One final historical note on the ambiguity of poetic falsehood: Some texts tell of the commingling of pseudos and truth (alētheia) in poetic speech. The Odyssey is marked by many alternations between deceptive and true accounts (sometimes mixed together) in the manner of verisimilitude and other senses (see 8. 487ff. and 19. 203). In Hesiod’s Theogony, the muses (who inspire poetry) are said to be capable of both verisimilitude and straightforward truth: “We know how to say many false things (pseudea) that are like (homoia) true sayings (legein etumoisin); but we also know, when we want to, how to speak true things (alēthea gēurusasthai)” (23-28). In epic poetry, homoia did not connote deceptive resemblance but equivalence in some aspect.[18] My overall point is that Nietzsche the classical philologist must have been aware of the many complex senses in which Greek texts depicted poetry, falsehood, and truth. This might help us better understand the evident ambiguities in Nietzsche’s own deployment of falsehood-language in his celebration of art.

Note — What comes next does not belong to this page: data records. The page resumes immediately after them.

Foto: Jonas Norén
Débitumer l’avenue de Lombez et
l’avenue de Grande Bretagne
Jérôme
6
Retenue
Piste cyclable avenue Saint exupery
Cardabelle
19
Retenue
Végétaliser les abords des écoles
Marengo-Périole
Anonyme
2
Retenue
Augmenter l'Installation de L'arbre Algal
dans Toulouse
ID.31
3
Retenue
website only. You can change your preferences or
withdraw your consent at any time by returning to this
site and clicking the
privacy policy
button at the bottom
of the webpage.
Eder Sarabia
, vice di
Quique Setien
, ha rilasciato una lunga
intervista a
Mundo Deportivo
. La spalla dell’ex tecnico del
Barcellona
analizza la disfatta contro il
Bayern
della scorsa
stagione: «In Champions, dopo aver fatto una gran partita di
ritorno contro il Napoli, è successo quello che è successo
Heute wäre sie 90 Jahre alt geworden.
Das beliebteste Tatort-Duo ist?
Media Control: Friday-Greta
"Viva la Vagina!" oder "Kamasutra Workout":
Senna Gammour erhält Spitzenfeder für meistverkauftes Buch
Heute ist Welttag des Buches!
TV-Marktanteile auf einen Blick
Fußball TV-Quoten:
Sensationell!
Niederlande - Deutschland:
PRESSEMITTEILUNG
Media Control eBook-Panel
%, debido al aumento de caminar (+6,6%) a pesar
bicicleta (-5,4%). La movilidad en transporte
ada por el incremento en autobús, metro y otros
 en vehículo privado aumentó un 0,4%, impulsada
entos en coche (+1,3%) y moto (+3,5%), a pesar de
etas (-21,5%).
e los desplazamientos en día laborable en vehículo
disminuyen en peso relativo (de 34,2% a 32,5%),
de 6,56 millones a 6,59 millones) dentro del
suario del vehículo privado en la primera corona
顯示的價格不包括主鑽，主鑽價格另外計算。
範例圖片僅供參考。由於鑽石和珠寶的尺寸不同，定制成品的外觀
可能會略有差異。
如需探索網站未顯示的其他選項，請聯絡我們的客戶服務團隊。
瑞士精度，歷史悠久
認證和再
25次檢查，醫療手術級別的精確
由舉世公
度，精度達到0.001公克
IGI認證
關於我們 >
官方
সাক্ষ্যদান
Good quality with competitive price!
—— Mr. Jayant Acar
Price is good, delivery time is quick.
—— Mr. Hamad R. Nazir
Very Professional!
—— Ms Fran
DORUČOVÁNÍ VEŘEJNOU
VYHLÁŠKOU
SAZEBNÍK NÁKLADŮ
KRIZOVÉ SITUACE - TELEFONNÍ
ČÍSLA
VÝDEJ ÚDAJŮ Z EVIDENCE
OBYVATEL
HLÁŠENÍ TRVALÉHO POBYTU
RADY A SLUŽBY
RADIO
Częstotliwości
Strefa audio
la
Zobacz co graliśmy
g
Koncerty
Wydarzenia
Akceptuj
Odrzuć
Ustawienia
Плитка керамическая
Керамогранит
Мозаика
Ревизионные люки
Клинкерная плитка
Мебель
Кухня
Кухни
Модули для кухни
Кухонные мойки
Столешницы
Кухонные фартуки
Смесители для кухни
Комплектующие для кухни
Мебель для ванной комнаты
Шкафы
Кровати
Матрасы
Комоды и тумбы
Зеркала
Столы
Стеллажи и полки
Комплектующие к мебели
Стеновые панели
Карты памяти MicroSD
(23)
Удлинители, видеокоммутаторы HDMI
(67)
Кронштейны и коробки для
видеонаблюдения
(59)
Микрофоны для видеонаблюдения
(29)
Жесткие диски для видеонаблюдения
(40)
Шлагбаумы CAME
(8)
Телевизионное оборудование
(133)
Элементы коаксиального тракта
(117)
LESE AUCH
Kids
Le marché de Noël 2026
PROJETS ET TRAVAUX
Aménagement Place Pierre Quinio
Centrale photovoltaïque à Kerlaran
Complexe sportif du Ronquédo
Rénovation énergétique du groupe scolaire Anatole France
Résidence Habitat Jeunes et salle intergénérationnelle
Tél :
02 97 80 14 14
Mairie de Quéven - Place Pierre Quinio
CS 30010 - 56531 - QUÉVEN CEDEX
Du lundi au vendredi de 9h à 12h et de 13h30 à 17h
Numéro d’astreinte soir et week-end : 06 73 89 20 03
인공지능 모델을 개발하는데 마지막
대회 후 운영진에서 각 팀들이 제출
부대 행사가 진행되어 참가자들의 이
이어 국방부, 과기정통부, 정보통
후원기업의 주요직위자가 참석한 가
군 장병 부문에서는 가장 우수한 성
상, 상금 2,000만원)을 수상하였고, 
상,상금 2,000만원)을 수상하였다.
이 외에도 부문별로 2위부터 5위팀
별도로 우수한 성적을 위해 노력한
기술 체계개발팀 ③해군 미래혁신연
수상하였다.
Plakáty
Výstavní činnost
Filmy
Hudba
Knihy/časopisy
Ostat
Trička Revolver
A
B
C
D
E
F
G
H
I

The Limits of Poetic Deception

Having covered the meaning and importance of artistic “deception” in Nietzsche’s thought, we must return to the question of what Zarathustra meant by claiming that poets lie too much. I believe the answer is to be found in (1) the high status of conceptual thinking in Zarathustra and other writings; and (2) the experiential impact of the thought of eternal recurrence, which engenders a dark tragic truth (T1) and the task of affirming life in the face of that truth. To begin, in BT Nietzsche tells us that the meaning of tragic myth was not directly expressed in the “word drama” of poetry, and that his own conceptual efforts are initiating such an understanding: “the structure of the scenes and the visual images reveal a deeper wisdom than the poet himself can put into words and concepts” (BT 17). It seems evident that tragic poetry by itself would not suffice for Nietzsche’s intellectual task. Philosophical concept formation (e.g., “the tragic”) provides a deepened and enhanced comprehension of the meaning of pre-reflective cultural phenomena. Indeed Nietzsche maintains that the emergence of theoretical reason and science in the Greek world was not the elimination of aesthetic, creative forces, but their modification (BT 15); again, all forms of thought can be called artistic creations.

Nietzsche here announces something that continues to resonate in his writings: philosophical understanding is crucial, but with concept formation it has to distance itself from preconceptual , artistic cultural forms. Such distance harbors the danger of philosophical alienation from, even hostility toward, preconceptual culture. The advent of philosophy in the Greek world is the original case study. Presocratic  philosophy in many ways was reflective of tragic meanings (see PTAG). But with Socrates and Plato philosophy became antagonistic toward tragic poetry. Concept formation resisted the force of becoming to create structures of “being” (T2) that could quell or govern flux for the purpose of secured knowledge and conscious mastery of life. But Nietzsche maintains that here philosophy suppressed its own creative, and thus artistic character (T3).